Incubation is the period of time during which adult birds tend to their developing eggs, caring for them before they hatch.
Incubation is a trade-off
Incubation represents a trade-off for parent birds between spending enough time warming the clutch and obtaining enough nutrients for self-maintenance. Too much time off the eggs might cause them not to hatch whereas too little time feeding could cause malnutrition.
Some food supplementation studies have shown that providing extra food for birds can reduce incubation period duration. This could be as a result of improved foraging conditions for the incubating bird, thereby enabling nutrients to be gathered more efficiently and more time to be spent on the nest, or by altering the perceived peak in food availability for nestlings.

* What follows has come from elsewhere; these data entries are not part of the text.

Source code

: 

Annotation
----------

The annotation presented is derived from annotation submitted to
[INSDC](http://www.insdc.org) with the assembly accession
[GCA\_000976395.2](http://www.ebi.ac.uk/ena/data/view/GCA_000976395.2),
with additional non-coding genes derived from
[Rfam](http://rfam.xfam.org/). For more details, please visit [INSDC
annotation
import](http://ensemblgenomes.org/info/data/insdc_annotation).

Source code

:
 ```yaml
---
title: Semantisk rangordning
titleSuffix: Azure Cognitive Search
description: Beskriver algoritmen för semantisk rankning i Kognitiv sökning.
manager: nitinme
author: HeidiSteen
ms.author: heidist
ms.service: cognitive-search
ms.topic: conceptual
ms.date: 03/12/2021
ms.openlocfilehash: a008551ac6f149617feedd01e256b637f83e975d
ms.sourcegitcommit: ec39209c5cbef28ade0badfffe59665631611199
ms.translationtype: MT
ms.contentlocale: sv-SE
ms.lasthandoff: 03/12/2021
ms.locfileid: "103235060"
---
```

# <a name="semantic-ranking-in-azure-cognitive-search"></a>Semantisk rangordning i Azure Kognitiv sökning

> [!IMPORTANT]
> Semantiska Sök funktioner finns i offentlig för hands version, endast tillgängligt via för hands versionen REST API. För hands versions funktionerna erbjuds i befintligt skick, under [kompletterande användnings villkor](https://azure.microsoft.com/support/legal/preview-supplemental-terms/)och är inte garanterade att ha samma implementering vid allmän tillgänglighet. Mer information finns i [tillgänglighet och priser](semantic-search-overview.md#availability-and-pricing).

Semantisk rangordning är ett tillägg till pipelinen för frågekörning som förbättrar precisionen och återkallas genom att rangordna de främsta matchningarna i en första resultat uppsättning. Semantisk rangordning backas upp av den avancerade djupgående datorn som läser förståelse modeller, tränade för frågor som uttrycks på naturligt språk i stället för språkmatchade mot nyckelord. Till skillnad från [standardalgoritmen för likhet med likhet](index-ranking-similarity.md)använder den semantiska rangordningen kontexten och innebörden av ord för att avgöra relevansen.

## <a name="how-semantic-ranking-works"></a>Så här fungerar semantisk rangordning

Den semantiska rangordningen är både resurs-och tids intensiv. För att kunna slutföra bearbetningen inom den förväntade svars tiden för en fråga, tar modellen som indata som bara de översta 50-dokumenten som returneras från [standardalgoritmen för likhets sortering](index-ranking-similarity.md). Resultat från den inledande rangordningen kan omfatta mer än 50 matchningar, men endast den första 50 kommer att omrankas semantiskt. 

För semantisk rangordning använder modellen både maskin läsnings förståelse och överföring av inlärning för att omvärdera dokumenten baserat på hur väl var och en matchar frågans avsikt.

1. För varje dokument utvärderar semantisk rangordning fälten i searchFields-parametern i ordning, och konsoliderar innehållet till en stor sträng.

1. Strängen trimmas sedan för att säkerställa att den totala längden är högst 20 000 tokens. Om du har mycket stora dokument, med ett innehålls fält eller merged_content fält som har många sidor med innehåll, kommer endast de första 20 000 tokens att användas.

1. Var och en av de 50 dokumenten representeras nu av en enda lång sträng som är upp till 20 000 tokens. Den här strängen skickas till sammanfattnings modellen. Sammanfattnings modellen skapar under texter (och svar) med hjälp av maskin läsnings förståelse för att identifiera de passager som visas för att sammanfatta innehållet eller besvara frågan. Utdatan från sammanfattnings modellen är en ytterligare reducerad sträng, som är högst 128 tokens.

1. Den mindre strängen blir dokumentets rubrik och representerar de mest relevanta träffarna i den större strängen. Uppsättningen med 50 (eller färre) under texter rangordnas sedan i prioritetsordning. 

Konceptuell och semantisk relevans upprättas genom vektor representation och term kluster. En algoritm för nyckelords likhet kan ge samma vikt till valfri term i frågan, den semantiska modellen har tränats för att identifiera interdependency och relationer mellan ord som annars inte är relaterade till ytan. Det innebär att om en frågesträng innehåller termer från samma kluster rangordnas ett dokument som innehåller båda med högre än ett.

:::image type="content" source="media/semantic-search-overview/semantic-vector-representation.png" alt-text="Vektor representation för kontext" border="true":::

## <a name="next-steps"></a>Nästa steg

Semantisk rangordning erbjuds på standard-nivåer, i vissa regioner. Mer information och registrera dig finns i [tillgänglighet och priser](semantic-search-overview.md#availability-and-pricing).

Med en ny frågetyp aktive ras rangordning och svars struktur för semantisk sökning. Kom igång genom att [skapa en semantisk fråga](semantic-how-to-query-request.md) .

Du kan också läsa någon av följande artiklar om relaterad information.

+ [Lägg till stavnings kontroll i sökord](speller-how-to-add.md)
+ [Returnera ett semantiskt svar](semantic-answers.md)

Males often help females to gain sufficient nutrients during incubation by courtship feeding their mates.
Keeping the eggs warm
Before incubating, birds develop a highly vascularised brood patch on their breast and belly. The numerous blood vessels in this patch keep the area warm, and allow heat from the body to warm the eggs. To enable efficient heat transfer from the brood patch to the eggs, the incubating bird loses its feathers on the breast and belly, either by dropping them or pulling them out. These feathers are often repurposed as a nest lining.
Controlling incubation temperature is important. The ideal temperature for most birds to incubate their eggs is around 38°C, and the incubating bird raises or lowers its body over the eggs to adjust the warmth. The adult will also turn the eggs and move them around to facilitate development.
If the eggs are overheating, birds will spend some time off the nest to enable them to cool. In warmer climates, birds sometimes use their bodies as a parasol for the eggs or wet their breast feathers before returning to drip water onto the eggs.
What happens inside the egg during incubation?
Incubation enables small clusters of cells that are positioned on the surface of the yolk at the time of laying to divide, differentiate and eventually develop into a fully-formed chick.
Calcium for the formation of the bones is obtained from the eggshell, which weakens the eggshell structure, helping to facilitate hatching.
The yolk acts as a nutrient reserve during this chick development and forms the basis of a small food reserve for the bird just after hatching. This reserve might be particularly important if foraging conditions for parent birds are poor when the chick emerges from the egg.
Timing is everything
The duration of the incubation period influences hatching date which, in turn, can have a profound influence chick and fledgling survival.
In some species, such as Blue and Great Tits, early hatching almost always increases chick and fledgling survival rates. To advance hatching, birds might incubate more intensively, although this is a trade-off with time for self-maintenance (see above). Alternatively, birds could start incubation earlier in the laying sequence.
If incubation starts at or near the end of the laying sequence a clutch will hatch relatively synchronously. If incubation starts earlier in the laying sequence, however, the clutch will hatch asynchronously. In some species (e.g. Jackdaw, Tawny Owl) asynchronous hatching is deliberate – a strategy whereby the last to hatch, and smallest chick will be reared if conditions are good but will soon die if conditions are poor (and may even be eaten by its hungry siblings).
In most garden-nesting species clutches hatch synchronously with adults attempting to raise all young because, on average, this is the most productive strategy.
Who does the work?
In most frequently seen garden birds, such as Great Tit, Blackbird, Dunnock, Robin, females incubate their clutches alone. In a few garden species, however, such as House Sparrow, Woodpigeon, Collared Dove and Starling, incubation is shared between the sexes.